Macwelt wünscht einen guten Morgen!
Seit einer Woche wissen wir, wie sich Apple das Computing der nächsten Jahrzehnte vorstellt. Vom Erfinder des persönlichen Computers und des mobilen Computers gibt es jetzt den räumlichen Computer, der eine neue Ära eröffnen soll.
Nun ja, wer den persönlichen Computer erfunden hat, darüber streiten die Historiker noch. Apple hat sich da zweifelsohne Verdienste erworben, selbst wenn IBM seine Antwort auf den Apple I und Apple II als erstes Unternehmen auch tatsächlich PC nannte. Der Mac indes brachte die Revolution erst so richtig ins Rollen, dabei hatte sich Apple bekanntermaßen von Xerox inspirieren und später von der „Wintel-Fraktion“ überrollen lassen.
Das Smartphone ist auch keine originäre Apple-Erfindung, Cupertino stellte nur die Welt des mobilen Computings vor mittlerweile 16 Jahren völlig auf den Kopf, sodass Unternehmen und Marken wie Nokia oder Motorola schnell verschwanden und Kopisten, die selbst davor keine genaue Vorstellung hatten, wie ein mobiler Computer zu sein habe, rasch aufschlossen und teilweise an Apple vorbeizogen. Aber auch nur teilweise.
Steht nun die nächste Revolution an? Apple ist nicht der Erfinder des Headsets und von virtuellen Welten, aber warum soll die Vision Pro nicht genau das Gerät sein, von dem wir bisher gar nicht wussten, dass wir es vermissen und es einfach kaufen müssen? Die nächsten zehn, zwanzig oder vierzig Jahre werden es zeigen.
Apple hat immerhin den großen Vorteil, mit dem iPhone weiterhin einen Kassenschlager zu haben, wie es seinerzeit der Apple II war, der in den ersten Jahren das Geld verdiente, mit dem der Mac entwickelt und weiter entwickelt werden konnte.
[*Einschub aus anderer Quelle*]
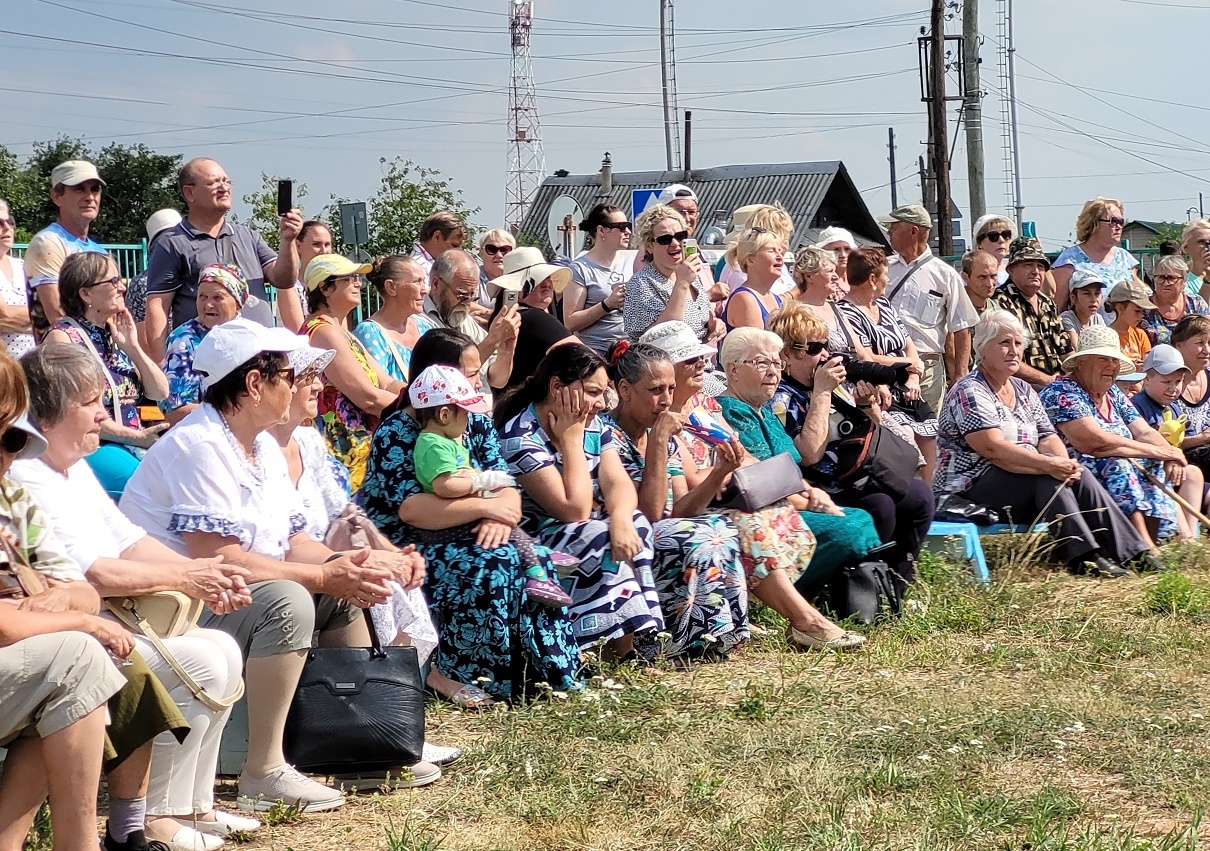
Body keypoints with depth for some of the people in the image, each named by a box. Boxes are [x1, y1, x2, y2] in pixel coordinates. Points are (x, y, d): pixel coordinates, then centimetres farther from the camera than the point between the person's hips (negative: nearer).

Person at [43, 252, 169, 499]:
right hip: (89, 449, -7)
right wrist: (137, 437, -13)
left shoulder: (115, 333, 15)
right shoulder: (62, 336, -6)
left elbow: (160, 392, 13)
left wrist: (132, 347, 0)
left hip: (134, 446, 7)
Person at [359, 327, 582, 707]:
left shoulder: (478, 425, 12)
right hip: (406, 548, -6)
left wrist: (501, 518, -21)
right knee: (493, 564, -32)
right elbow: (411, 508, -22)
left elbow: (505, 487, 2)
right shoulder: (396, 434, -9)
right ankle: (440, 671, -22)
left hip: (469, 540, 6)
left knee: (537, 562, -21)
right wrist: (485, 507, -21)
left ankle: (545, 671, -14)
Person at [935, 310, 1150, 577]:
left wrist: (1065, 463, -17)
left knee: (1079, 475, -16)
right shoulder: (969, 392, -10)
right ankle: (1083, 558, -32)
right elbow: (994, 449, -22)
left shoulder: (1024, 391, 16)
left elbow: (1048, 438, 6)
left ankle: (1128, 551, -20)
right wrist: (1047, 464, -30)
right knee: (1049, 477, -28)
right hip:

Die Vision Pro ist sicher nur der Anfang des räumlichen Computings – und wenn das Thema nicht doch eine Sackgasse ist, sondern das Computing der Mitte des 21sten Jahrhunderts, dann ist Apple da und wird wieder einen deutlichen Vorsprung vor der Konkurrenz haben.
Wir müssen auch nicht denken, die Vision Pro von 2030 oder 2035 werde so klobig wie eine Tauchermaske aussehen und werde nur umständlich mit Energie versorgt. Man vergleiche nur mal das erste kommerzielle Mobiltelefon der Geschichte, das Motorola DynaTAC, das am 13. Juni 1983 vorgestellt wurde, mit seinen späten Nachfolgern kurz vor Beginn der Smartphone-Ära.
Motorola hatte in den frühen 2000ern mit klappbaren Handys große Erfolge, eine Bauart, die für Smartphones nur schwer zu passen scheint – schon heute sieht es vernünftiger aus, in eine Vision Pro zu investieren als in ein iPhone Fold, das kaum weniger kosten dürfte.
Nokia, die andere verschwundene Firma, machte sich um die Miniaturisierung verdient. Für die Bedienung der letzten finnischen Feature-Phones brauchte man schon ganz zarte Finger. Und wehe, man traf mit seinen dicken Fingern die „Internet-Taste“ – besonders im Auslandsurlaub war die Urlaubskasse dann binnen Minuten geleert.
Das Motorola DynaTAC wog satte 794 Gramm, war 33 Zentimeter hoch, fast neun Zentimeter breit und mindestens viereinhalb Zentimeter dick. Gegenüber seinem Preis von fast 4000 US-Dollar, die heute nach 40 Jahren Inflation gut 11.000 US-Dollar wären, wirkt die Vision Pro schon wie ein Schnäppchen.
Dafür konnte man aber damit überall telefonieren! Und das immerhin eine ganze Stunde lang, für jeden der 30 speicherbaren Kontakte hätte man also zwei Minuten Plauderzeit gehabt. Was es sonst noch konnte? Nichts. Aber immerhin verkaufte Motorola binnen eines Jahres 300.000 Geräte. Apple rechnet angeblich mit nur 100.000 Verkäufen der Vision Pro in ihrem ersten Jahr. Man wird sehen, ob Apple diese Marke verpasst oder schon weit vorzeitig übertrifft.
So wird aber im Rückblick klar: Wenn wir uns mobile Kommunikation von vor nur einmal 40 Jahren ansehen und im Vergleich dazu die heutigen Möglichkeiten, wie können wir erahnen, wie unsere Computer im Jahr 2063 aussehen? Vielleicht ziehen wir die nicht über den Kopf, sondern an. Vielleicht sind wir sogar mit ihnen in gewisser Weise verwachsen. Sehen wir uns das doch in vierzig Jahren noch mal an.